### ACTION ITEM
For this exercise, write out the whole listing below exactly, omitting its images.

### DATA BLOCK
....

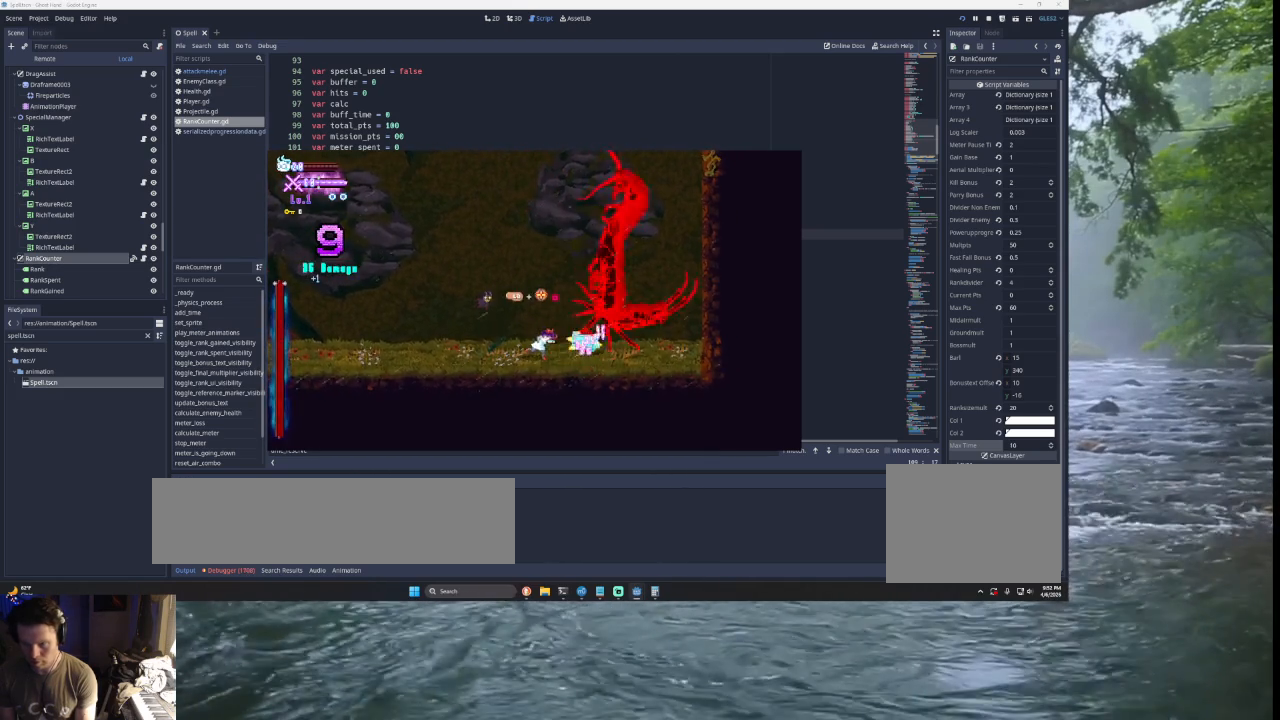
{"buttons": [], "left_stick": "center", "right_stick": "center", "events": [[100, "SQUARE", "down"], [267, "SQUARE", "up"]]}
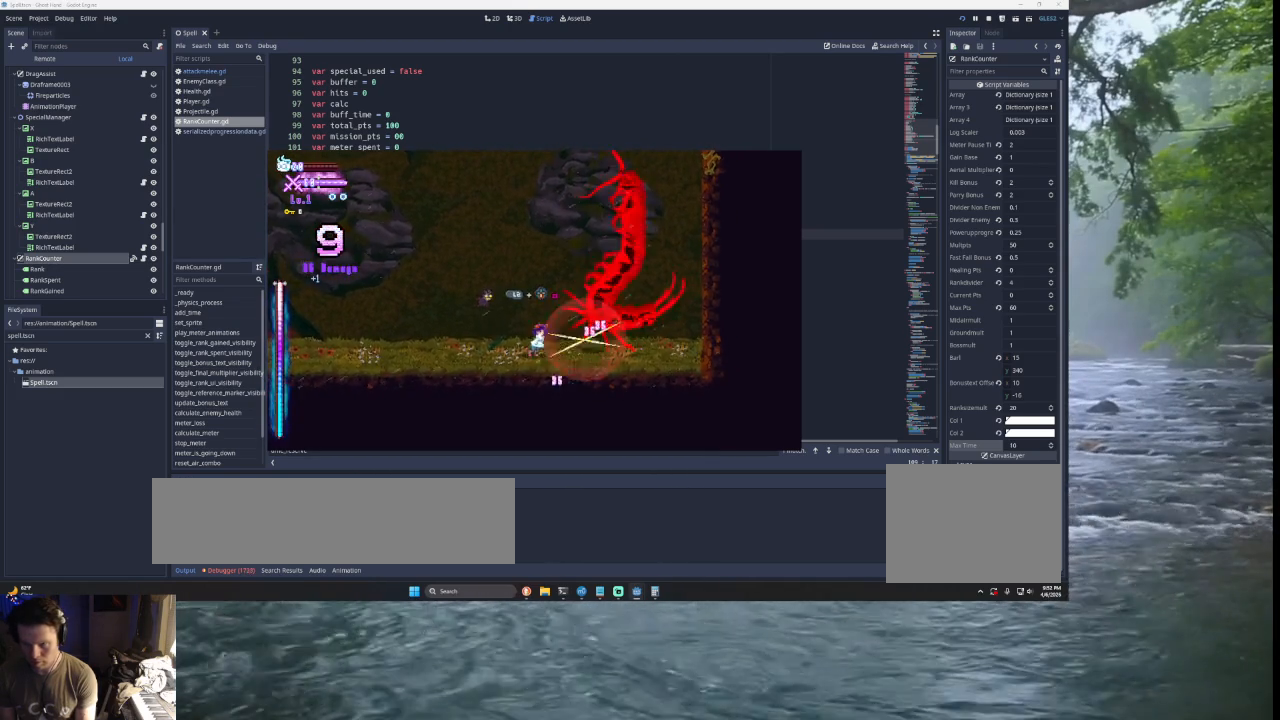
{"buttons": [], "left_stick": "center", "right_stick": "center", "events": [[67, "left_stick", "left"], [333, "left_stick", "center"], [433, "left_stick", "right"], [500, "left_stick", "center"]]}
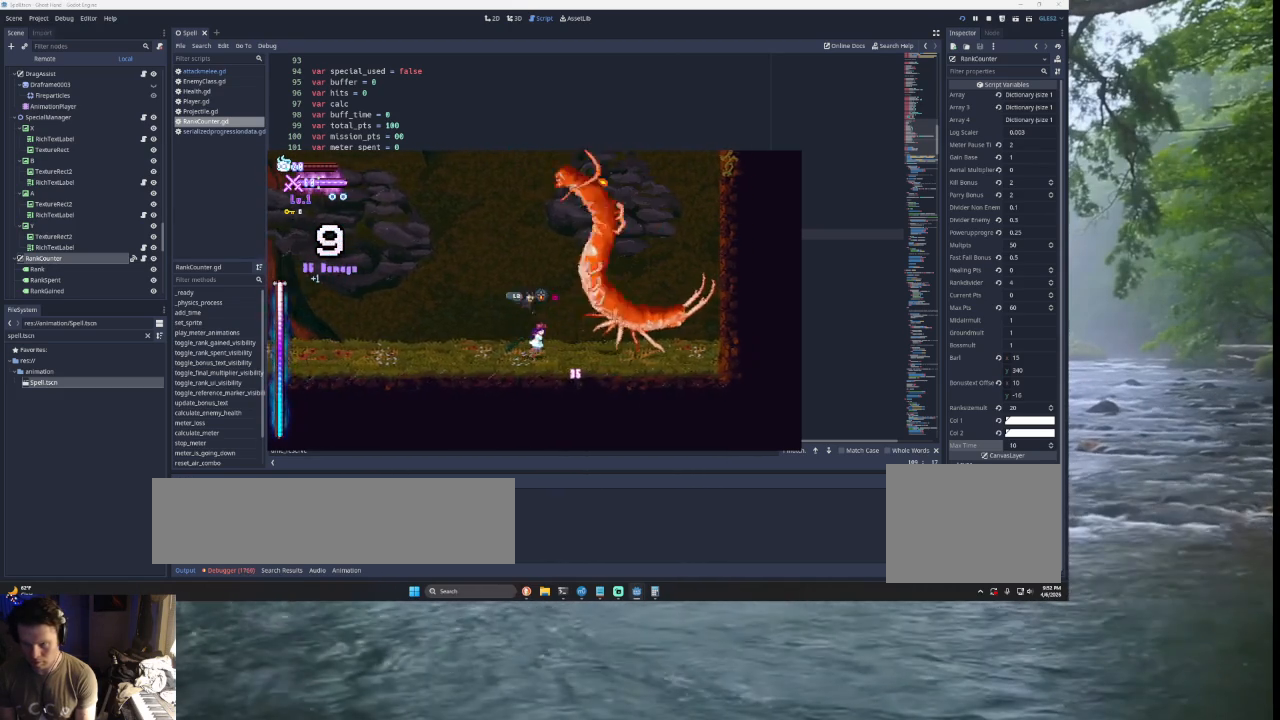
{"buttons": [], "left_stick": "center", "right_stick": "center", "events": [[67, "R2", "down"], [200, "R2", "up"]]}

....

### RESPONSE TO THE TASK
{"buttons": [], "left_stick": "center", "right_stick": "center", "events": [[100, "SQUARE", "down"], [267, "SQUARE", "up"]]}
{"buttons": [], "left_stick": "center", "right_stick": "center", "events": [[67, "left_stick", "left"], [333, "left_stick", "center"], [433, "left_stick", "right"], [500, "left_stick", "center"]]}
{"buttons": [], "left_stick": "center", "right_stick": "center", "events": [[67, "R2", "down"], [200, "R2", "up"]]}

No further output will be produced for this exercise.